**STUDY TEXT:**
+ + + + + + +

So, today we're talking about voting rights. And you mentioned something, Bob, about Maine and Vermont have they have polling locations in the jails. Mhmm. So tell us about that. What what does what does that represent?

Speaker 5:

Why why why how could it be that in some places they think, you know, having the right to vote is so important, and in other places the opinions can swing so vastly?

Speaker 6:

Yeah. I mean, I think that it I mean, I I think one of the very unique things about Maine, for instance, is that the my understanding of the story is that the polling location and a lot of the the advocacy to get polling was a result in inside the main state prisons. So these aren't even the jails. Right? This is the main state prisons, was the result of organizing on the inside.

Speaker 6:

Right? And in particular, there's advocacy by the main there is a chapter of the NAACP in the main state prison that has been very vocal about this. My colleague Nicole Porter, who is, you know, one of the foremost experts on all of this around the country. She maintains a correspondence with the I guess it's the president of the of that chapter of the NAACP who, you know, has has pushed for these things for for for a long time. And I think it is a recognition that even though you may have the right to vote, that doesn't mean that you are provided access to the ballot in any kind of meaningful way.

Speaker 6:

And one of the things that we have seen around the country is it all across the country, if you are not if you are not yet convicted of a felony, if you are pre in pretrial detention. And so, you know, folks may or may not know, but people who are in jails, there are, more than 250 jails in the state of Texas, are by and large people who have not been convicted of a felony. And so if you are a citizen and you are in a jail, you have the right to vote. But oftentimes, you are de facto excluded from the ability to to vote. And put in places like Maine and Vermont where people are eligible to vote even when they're currently incarcerated for a felony in a prison, it's really important to to provide people that access.

+ + + + + + +

**COLLECTED MATERIAL:**
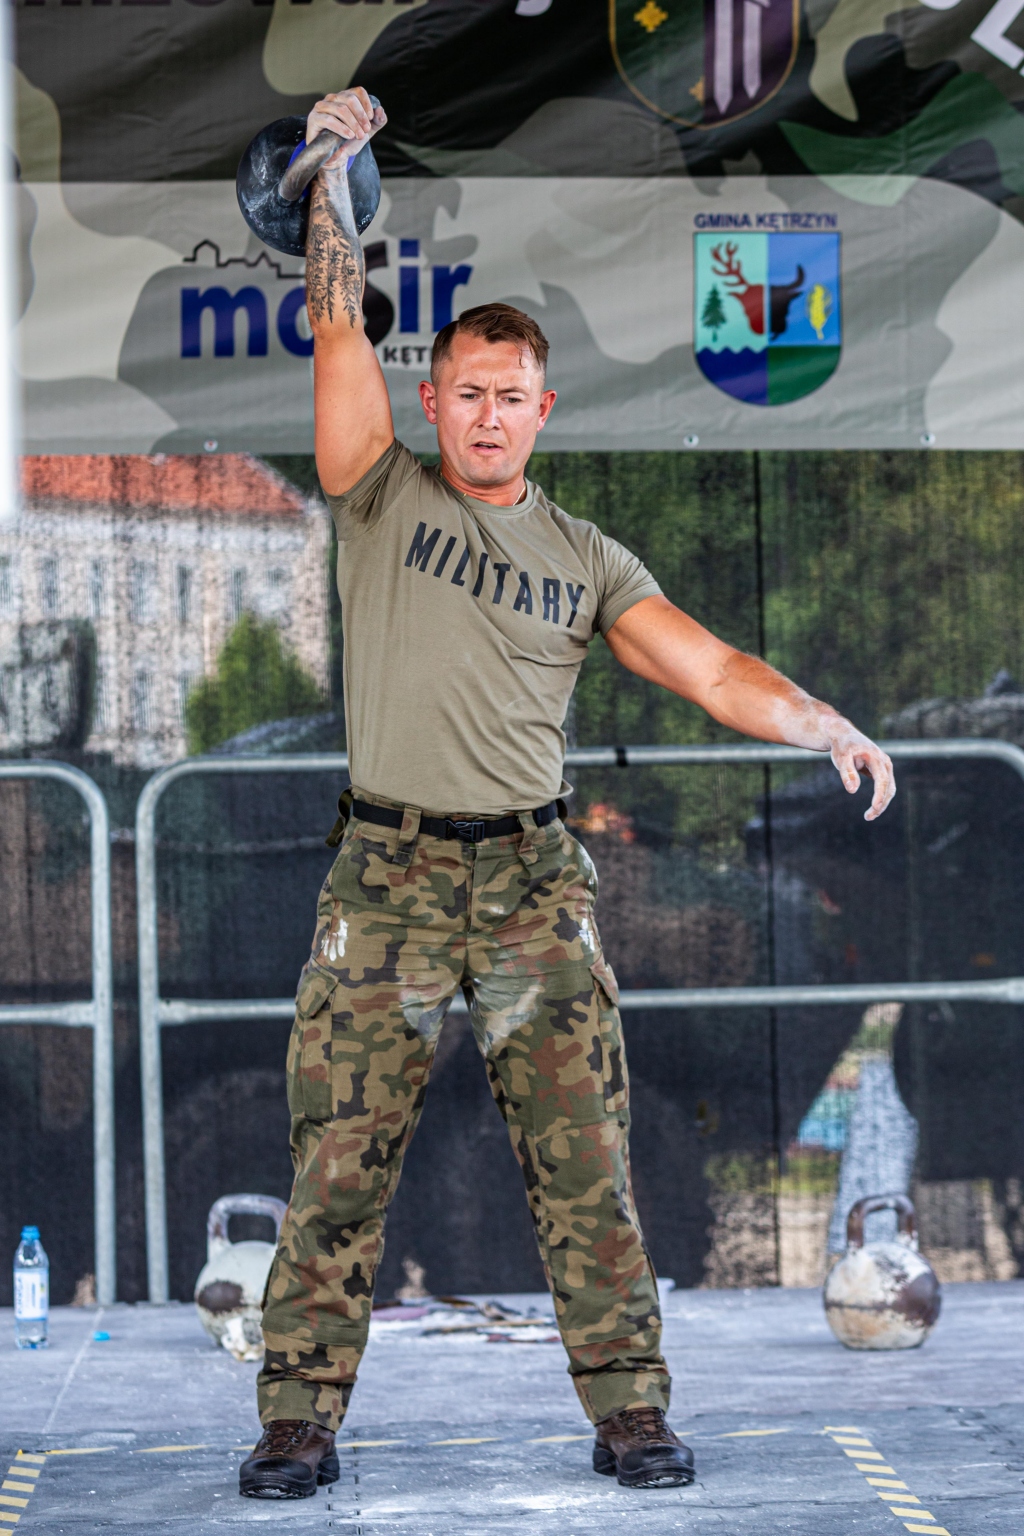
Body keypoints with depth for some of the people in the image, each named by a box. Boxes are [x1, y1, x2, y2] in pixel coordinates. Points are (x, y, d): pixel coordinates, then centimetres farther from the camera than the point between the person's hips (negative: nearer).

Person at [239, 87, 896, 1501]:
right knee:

+ + + + + + +

**QUESTIONS:**
a) Name every U.S. state mentioned in the voting rights transcript.
b) Carry on the voting rights transcript from the point where it stops.
The lines have no connection to the voting rights transcript.

**YOUR RESPONSES:**
a) Maine, Vermont, Texas

b)
Speaker 6:

And so that's where the, like, the polling location piece comes from. But we're also seeing momentum around the country for jail based voting locations. So we're starting to see a few of them in Texas, but we're also starting to see, like, really robust programs around the country, including in places like Chicago, where the Cook County Jail has, for the last many years, not only had a polling location, but had civic civics education programs by an organization that we know, Chicago Votes, go into the jail and do civics education. And that's actually produced enormous amounts of civic participation, in that during the last mayoral race, the precinct that was located in the Chicago Jail, in the Cook County Jail, had a higher turnout than the rest of the city's turnout rate.

Speaker 5:

Very interesting. You know?

Speaker 6:

So it it shows that people, when engaged, right, can when when engaged and given the ability to vote, are interested in participating in the decisions that affect them exactly as you described it. Right?

Speaker 5:

Yeah. Yeah. There's one thing that you brought up that was interesting to me a moment ago was the notion that just because someone is arrested Mhmm. And charged of a crime, that does not, in principle, remove them from the citizenry. They still have rights.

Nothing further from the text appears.